Actual operators of the War Department's chief charge* are the General Staff, composed of the Chief of Staff, Deputy Chief and five Assistant Chiefs, professional soldiers all. After that victorious fiasco, the War with Spain, wise Elihu Root perceived that running even a standing army of 25,000 was a task too intricate for the civilian chief of the War Department, of which he was then Secretary. Under his direction the Army's command was radically reorganized in 1903, the General Staff system adapted from the British, French and Germans.
At the top of the military pyramid, Chief of Staff MacArthur has at his right hand a Deputy: Major General George S. Simonds, a brilliant onetime commandant of the War College and former armaments adviser to the Geneva Disarmament Conference.
Each of the five Assistant Chiefs is selected to advise the Chief within a special field. They are picked for intellect rather than exploits. All of the present Assistants (see pp. 16 & 17) are veterans of both the Spanish-American and World Wars, though none has commanded a division in the field. Two out of five are non-West Pointers, a just proportion since the ratio of Military Academy graduates to non-graduates among Army officers is about 1-to-4.
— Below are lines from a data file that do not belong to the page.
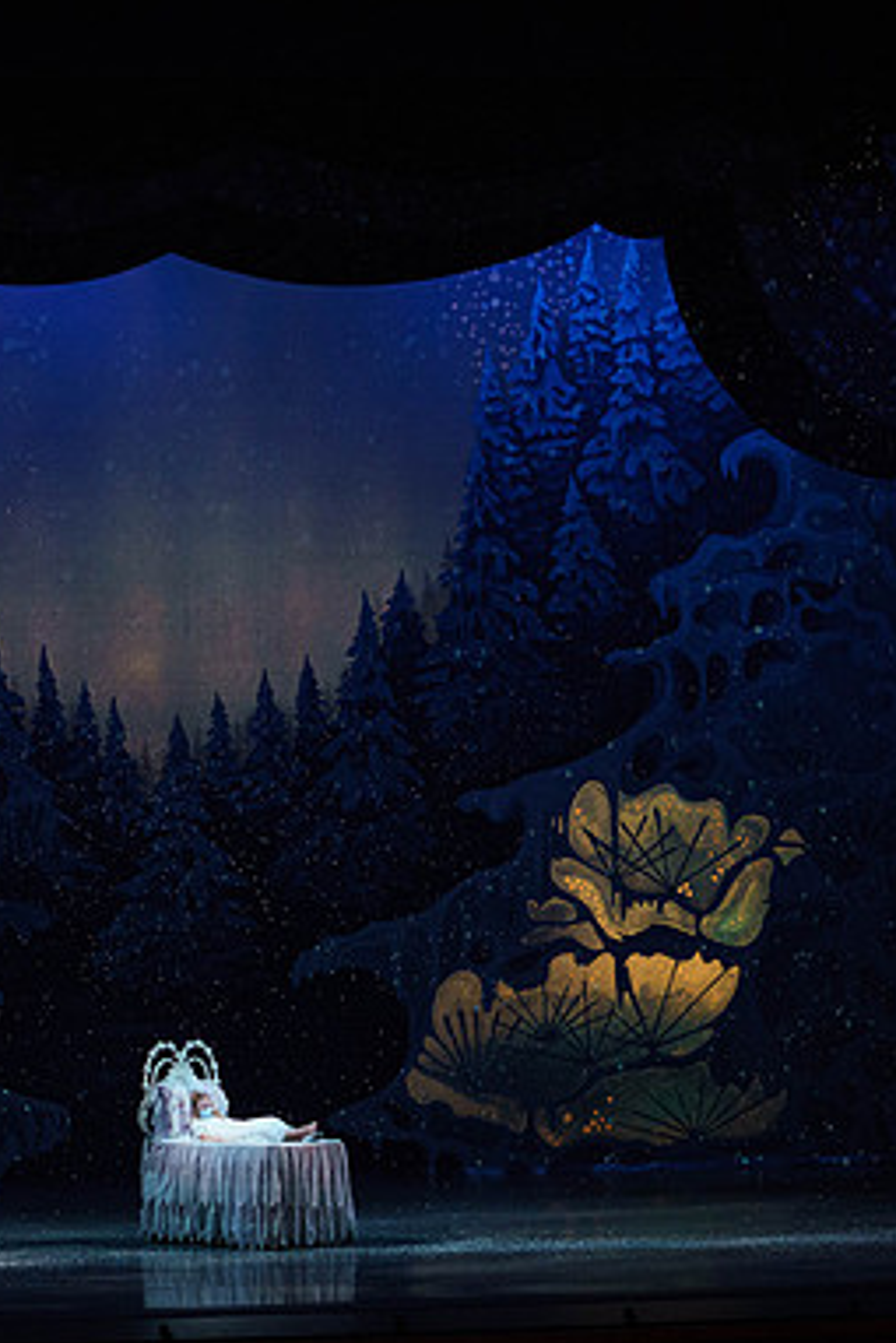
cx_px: 151
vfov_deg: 16.3
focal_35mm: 126
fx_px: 4699
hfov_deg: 10.8
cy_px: 673
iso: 5000
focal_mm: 83
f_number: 3.5
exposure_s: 1/320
G-I (Personnel) is Brigadier General Andrew Moses, field artilleryman and expert on materiel. Brigadier General Harry Knight, who entered the Army from the New York militia during the Spanish-American War, is G-2 (Intelligence). G-3 (Operations & Training) is Brigadier General John H. Hughes, who got out of West Point in 1897, just in time to be wounded in Cuba. Brigadier General Charles Sherman Lincoln, G-4 (Supply), started out to be a farmer by graduating from the Iowa State College of Agriculture, enlisted in the ranks in 1895, won his commission in 1898.